09-23-2005, 07:26 AM
I found that one of the frostproof valves has a hole inside of my house. I can see it at my crawl basement. When I open the valve most of water drops to the basement. I found it after tons of watering to my garden. It's too bad.
I think the valve has been soldered. I wonder if I can replace it by myself. How can I remove it first? Is soldering easy enough? Is the silcock valve ready to be soldered or should I buy additives?

09-23-2005, 07:48 AM
Next time don't leave the hose hooked up during freezing weather.
I'll bet that is why it froze and broke.
To fix or repair: Remove the anchor screws on the outside wall
Find that pipe inside your basement or crawl space.
Pick a spot on that pipe that you can reach easily and cut the copper there.
Don't forget to turn the water off.
Go outside and wiggle and pull that faucet to the outside till you can work on it.
That part that split is not on the pressure side of the valve, it's the area that lets the faucet drain to keep it from freezing.
If you don't have a new sillcock to use, if you buy a new one, measure the old one because they come in different lengths.
Sometimes you can squeeze that split back togather and lay a nice piece of solder on the split.
I'm not reccomending that but in a pinch you could go that route and it should not become a problem.

09-23-2005, 10:07 AM
Thanks for the reply. I just moved in this hous a month ago. I did not know that it was broken inside. I'll not leave a hose on it anyway.

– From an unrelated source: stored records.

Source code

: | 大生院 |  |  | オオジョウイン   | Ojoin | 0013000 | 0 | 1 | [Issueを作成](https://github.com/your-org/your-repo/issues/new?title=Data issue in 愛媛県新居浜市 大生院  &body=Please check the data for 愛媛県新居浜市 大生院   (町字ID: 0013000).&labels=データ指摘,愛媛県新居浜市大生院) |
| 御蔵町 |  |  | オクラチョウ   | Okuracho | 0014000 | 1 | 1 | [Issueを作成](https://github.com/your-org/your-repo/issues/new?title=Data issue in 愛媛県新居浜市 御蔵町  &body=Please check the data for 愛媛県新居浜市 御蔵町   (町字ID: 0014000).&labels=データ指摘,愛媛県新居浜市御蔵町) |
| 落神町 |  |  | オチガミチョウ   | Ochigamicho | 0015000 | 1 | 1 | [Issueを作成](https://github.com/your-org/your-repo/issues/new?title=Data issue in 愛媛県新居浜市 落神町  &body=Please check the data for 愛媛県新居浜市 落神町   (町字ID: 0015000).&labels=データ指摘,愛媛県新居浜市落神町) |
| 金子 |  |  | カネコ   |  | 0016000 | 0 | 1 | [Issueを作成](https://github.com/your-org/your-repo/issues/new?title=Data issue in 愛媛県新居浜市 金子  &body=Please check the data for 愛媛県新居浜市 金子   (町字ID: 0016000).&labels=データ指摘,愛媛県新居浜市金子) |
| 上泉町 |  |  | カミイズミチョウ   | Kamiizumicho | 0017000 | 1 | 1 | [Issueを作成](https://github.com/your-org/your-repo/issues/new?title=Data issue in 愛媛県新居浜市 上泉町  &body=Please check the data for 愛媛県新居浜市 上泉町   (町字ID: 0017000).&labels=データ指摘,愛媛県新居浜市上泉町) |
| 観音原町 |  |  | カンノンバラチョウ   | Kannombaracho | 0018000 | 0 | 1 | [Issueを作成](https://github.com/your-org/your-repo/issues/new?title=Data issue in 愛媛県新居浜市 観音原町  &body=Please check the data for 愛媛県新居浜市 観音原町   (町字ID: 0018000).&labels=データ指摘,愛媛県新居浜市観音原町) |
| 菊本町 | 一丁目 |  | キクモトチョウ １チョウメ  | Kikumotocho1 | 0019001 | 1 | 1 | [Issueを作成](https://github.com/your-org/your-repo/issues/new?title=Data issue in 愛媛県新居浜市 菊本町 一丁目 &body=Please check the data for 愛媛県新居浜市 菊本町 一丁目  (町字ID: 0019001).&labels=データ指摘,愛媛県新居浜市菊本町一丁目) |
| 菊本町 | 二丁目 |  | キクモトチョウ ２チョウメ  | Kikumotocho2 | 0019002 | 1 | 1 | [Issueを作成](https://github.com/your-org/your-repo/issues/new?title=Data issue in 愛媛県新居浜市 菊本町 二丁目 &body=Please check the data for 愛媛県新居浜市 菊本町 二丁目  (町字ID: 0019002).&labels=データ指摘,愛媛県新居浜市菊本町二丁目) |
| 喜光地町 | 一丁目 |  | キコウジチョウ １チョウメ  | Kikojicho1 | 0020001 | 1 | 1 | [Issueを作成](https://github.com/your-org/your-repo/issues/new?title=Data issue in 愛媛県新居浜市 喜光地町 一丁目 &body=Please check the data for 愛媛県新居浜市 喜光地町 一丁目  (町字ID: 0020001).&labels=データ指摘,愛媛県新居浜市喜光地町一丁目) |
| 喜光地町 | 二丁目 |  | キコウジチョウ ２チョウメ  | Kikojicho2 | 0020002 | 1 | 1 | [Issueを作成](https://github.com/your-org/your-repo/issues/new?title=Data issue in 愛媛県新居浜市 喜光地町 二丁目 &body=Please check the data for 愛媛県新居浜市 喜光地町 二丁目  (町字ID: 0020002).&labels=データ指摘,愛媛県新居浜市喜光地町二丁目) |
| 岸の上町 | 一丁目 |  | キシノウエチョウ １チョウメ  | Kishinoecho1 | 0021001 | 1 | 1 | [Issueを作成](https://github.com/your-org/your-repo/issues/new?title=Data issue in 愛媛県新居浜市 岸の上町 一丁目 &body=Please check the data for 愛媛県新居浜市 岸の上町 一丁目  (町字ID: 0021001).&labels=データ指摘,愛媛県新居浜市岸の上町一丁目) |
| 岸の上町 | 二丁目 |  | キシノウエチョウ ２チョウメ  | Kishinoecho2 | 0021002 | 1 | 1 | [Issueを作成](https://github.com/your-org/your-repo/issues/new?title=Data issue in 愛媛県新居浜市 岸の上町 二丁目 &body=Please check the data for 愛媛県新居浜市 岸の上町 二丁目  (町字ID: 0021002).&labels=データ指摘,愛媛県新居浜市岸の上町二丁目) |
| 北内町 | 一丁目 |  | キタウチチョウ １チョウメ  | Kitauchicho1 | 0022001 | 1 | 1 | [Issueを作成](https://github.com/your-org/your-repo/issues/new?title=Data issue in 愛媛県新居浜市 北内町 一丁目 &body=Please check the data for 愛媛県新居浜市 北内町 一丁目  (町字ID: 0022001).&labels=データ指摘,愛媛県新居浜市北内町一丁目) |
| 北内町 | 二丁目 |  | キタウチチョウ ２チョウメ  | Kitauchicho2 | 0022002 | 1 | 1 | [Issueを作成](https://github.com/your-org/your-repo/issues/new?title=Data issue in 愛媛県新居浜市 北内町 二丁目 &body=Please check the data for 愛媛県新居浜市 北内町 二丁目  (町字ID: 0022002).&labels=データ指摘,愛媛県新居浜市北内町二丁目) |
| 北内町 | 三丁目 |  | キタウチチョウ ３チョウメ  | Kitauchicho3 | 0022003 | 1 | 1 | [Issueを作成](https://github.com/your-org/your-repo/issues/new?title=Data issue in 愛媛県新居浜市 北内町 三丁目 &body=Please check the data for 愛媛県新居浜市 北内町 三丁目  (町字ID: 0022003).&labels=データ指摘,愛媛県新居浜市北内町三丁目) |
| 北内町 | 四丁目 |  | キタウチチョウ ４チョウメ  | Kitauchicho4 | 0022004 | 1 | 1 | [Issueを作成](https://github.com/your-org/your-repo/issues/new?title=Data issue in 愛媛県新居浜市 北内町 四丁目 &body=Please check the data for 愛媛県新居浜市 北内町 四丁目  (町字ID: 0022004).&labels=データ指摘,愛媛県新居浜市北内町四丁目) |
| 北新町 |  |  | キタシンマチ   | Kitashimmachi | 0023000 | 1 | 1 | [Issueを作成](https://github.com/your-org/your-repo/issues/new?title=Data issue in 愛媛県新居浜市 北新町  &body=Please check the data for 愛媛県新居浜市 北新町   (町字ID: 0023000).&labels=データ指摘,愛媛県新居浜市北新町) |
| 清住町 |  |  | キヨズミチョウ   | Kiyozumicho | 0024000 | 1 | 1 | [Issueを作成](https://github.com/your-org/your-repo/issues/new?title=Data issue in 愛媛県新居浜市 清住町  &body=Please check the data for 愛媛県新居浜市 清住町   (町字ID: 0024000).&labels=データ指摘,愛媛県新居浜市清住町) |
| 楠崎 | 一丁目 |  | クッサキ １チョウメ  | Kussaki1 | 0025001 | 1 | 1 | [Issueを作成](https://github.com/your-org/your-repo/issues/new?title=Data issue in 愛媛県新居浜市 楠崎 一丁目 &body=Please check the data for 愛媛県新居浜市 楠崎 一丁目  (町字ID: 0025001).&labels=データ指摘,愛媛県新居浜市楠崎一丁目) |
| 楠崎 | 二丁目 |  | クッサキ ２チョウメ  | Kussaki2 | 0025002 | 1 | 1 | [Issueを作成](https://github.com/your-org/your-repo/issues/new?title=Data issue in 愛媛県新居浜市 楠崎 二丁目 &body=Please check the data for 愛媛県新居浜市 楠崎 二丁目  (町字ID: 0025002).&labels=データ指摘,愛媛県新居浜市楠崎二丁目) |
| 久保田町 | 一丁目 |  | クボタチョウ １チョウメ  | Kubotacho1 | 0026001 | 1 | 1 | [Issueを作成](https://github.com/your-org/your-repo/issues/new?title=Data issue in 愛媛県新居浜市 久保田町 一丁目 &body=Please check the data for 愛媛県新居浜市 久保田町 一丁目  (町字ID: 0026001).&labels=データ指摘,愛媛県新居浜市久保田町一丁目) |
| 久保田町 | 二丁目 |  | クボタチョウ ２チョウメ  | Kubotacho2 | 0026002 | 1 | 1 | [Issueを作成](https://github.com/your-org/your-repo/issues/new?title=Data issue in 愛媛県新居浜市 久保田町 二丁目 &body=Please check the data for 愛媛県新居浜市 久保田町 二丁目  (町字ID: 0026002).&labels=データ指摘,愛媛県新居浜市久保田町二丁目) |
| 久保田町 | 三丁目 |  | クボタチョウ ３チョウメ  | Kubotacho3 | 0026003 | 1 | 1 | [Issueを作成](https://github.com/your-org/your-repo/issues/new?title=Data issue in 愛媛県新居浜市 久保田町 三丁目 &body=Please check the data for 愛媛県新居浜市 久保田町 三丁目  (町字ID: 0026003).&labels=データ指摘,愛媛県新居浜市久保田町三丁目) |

The question is that how I can seal the valve and the pipe?
soldering? Isn't it just for tightning?
The sillcock valve I saw usually had tread at the end. If I cut a pipe it will be just plain. How do I seal it without leaving any leaking point?
and where should I cut? The point where the hole is?
Those may look stupid question but I'm a new for these house maintenance.

09-23-2005, 10:17 AM
If you have not soldered before, now is not the place to learn.
If you cut the copper you will have to solder it together with a copper coupling. If there is no shut off devoted to that sillcock, when you do your repair, it would be a good idea to put one there.